President Obama, in announcing an ambitious plan on Friday to invest hundreds of millions of dollars in cutting-edge biomedical research for treatments tailored to the genetic makeup of individual patients, said the effort would “lay the foundation for a new generation of lifesaving discoveries.”

In recent years, targeted therapies have led to more effective treatments for various cancers and other diseases, such as cystic fibrosis. The Food and Drug Administration has approved a growing number of specialized drugs for patients with specific genetic mutations, and the biotech industry has many more drugs in development.

The trend has benefited from sharp declines in the cost of genome sequencing. Decoding one person’s genome, which used to cost hundreds of millions of dollars, costs about $1,000. Storing massive amounts of data is cheaper than ever, and the world is increasingly connected by mobile technologies and electronic medical records.

Lawmakers from both parties have embraced the broad idea of speeding up medical innovation, even if the details about how best to do that remain unresolved.

“The really good news — this is how you know that the moment is right — is there’s bipartisan support for the idea here in Washington,” Obama said in the East Room on Friday morning, drawing a laugh from the crowd of renowned researchers, rare disease patients and officials from the biotech industry. “Which makes me very happy.”

Obama said he hopes to tap that bipartisan support and ask Congress for a $215 million for research on precision medicine.
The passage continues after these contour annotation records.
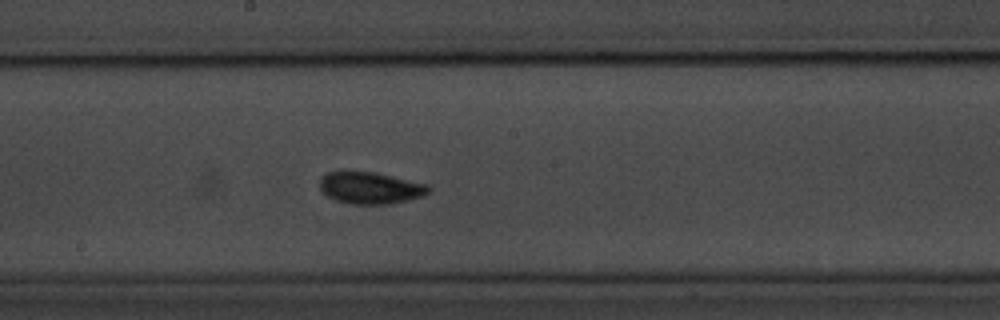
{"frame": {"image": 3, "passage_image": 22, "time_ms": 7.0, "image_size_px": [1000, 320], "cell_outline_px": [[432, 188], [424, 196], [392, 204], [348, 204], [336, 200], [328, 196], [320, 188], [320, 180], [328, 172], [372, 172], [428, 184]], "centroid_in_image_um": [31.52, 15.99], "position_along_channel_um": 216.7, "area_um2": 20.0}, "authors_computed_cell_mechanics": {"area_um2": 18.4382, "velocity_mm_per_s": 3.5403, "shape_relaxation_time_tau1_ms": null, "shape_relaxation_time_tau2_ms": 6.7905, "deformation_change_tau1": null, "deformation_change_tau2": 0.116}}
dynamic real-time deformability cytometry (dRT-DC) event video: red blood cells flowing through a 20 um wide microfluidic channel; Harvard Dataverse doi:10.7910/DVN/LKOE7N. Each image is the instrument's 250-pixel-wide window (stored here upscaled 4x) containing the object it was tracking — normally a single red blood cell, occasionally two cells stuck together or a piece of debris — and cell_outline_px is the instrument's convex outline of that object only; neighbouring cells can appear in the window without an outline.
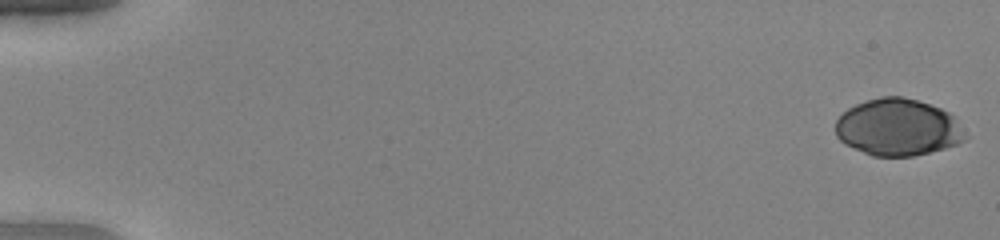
{"species": "human", "species_latin": "Homo sapiens", "temperature_condition": "warm", "stored_images_in_passage": 52, "camera_frame_rate_fps": 3000, "um_per_image_px": 0.085, "donor": {"sex": "female"}, "frame": {"image": 1, "passage_image": 1, "time_ms": 0.0, "image_size_px": [1000, 240], "cell_outline_px": [[968, 140], [944, 148], [912, 156], [872, 156], [844, 144], [836, 136], [836, 120], [848, 108], [856, 104], [880, 96], [900, 96], [916, 100], [940, 108], [948, 112], [952, 116], [968, 136]], "centroid_in_image_um": [76.31, 10.83], "position_along_channel_um": 8.7, "area_um2": 42.83}}
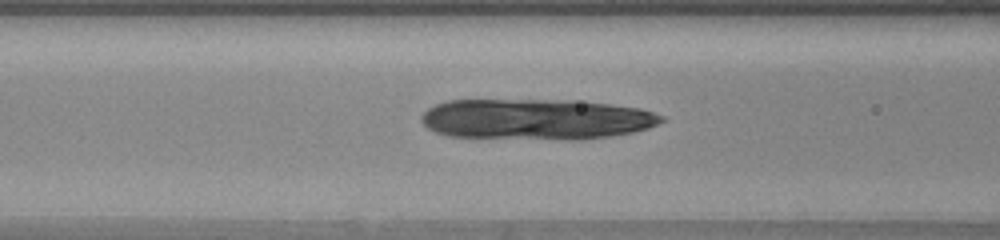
{"frame": {"image": 2, "passage_image": 23, "time_ms": 7.333, "image_size_px": [1000, 240], "cell_outline_px": [[664, 120], [648, 128], [632, 132], [608, 136], [580, 140], [568, 140], [448, 136], [436, 132], [428, 128], [420, 120], [420, 116], [428, 108], [436, 104], [448, 100], [572, 100], [608, 104], [640, 108], [664, 116]], "centroid_in_image_um": [45.55, 10.13], "position_along_channel_um": 121.1, "area_um2": 57.11}}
The request will be part of his annual budget scheduled for release Monday.

Still, for all its promise, the potentially staggering cost of some of the targeted drugs that have this kind of research has raised concerns.

Kalydeco, a drug approved in 2012 and highlighted by Obama on Friday, has done wonders for about 4 percent of cystic fibrosis patients with a specific genetic mutation. But it carries a price tag of about $300,000 a year.

“We want to be sure that when these drugs come to market, they aren’t priced at a level people can’t afford,” said John Rother, president of the National Coalition on Health Care, which represents insurers, employers and consumer and religious groups, among others. “That’s not the kind of world we want to live in.”

Drug makers and researchers note out that the cost of developing them is high, while the number of patients who benefit from them can be small. In addition, they say, creating treatments that profoundly change the course of a disease can save money by avoiding other long-term medical costs.

The centerpiece of Obama’s plan involves $130 million for NIH to develop a national database, containing the genetic profiles, medical histories and other data of a million or more willing Americans. That effort, which would likely combine patients from existing studies, is aimed at helping doctors and researchers better understand the complicated mechanisms underlying any number of illnesses.

“This research will dramatically advance our knowledge of diseases, how they originated and how we may prevent or treat them,” said Francis Collins, director of the National Institutes of Health.

Another $70 million would go to the National Cancer Institute to expand research on the genetic factors that can lead to cancer and to develop better treatments. Cancer, among the most pervasive and deadly diseases, is also where researchers have made some of the greatest strides in developing effective therapies for certain subsets of patients.

Under Obama’s plan, the FDA and the Office of the National Coordinator for Health Information Technology would receive $10 million and $5 million, respectively, to evaluate new innovations and put them on a fast track, and to build the technological infrastructure to share data while protecting patients’ privacy.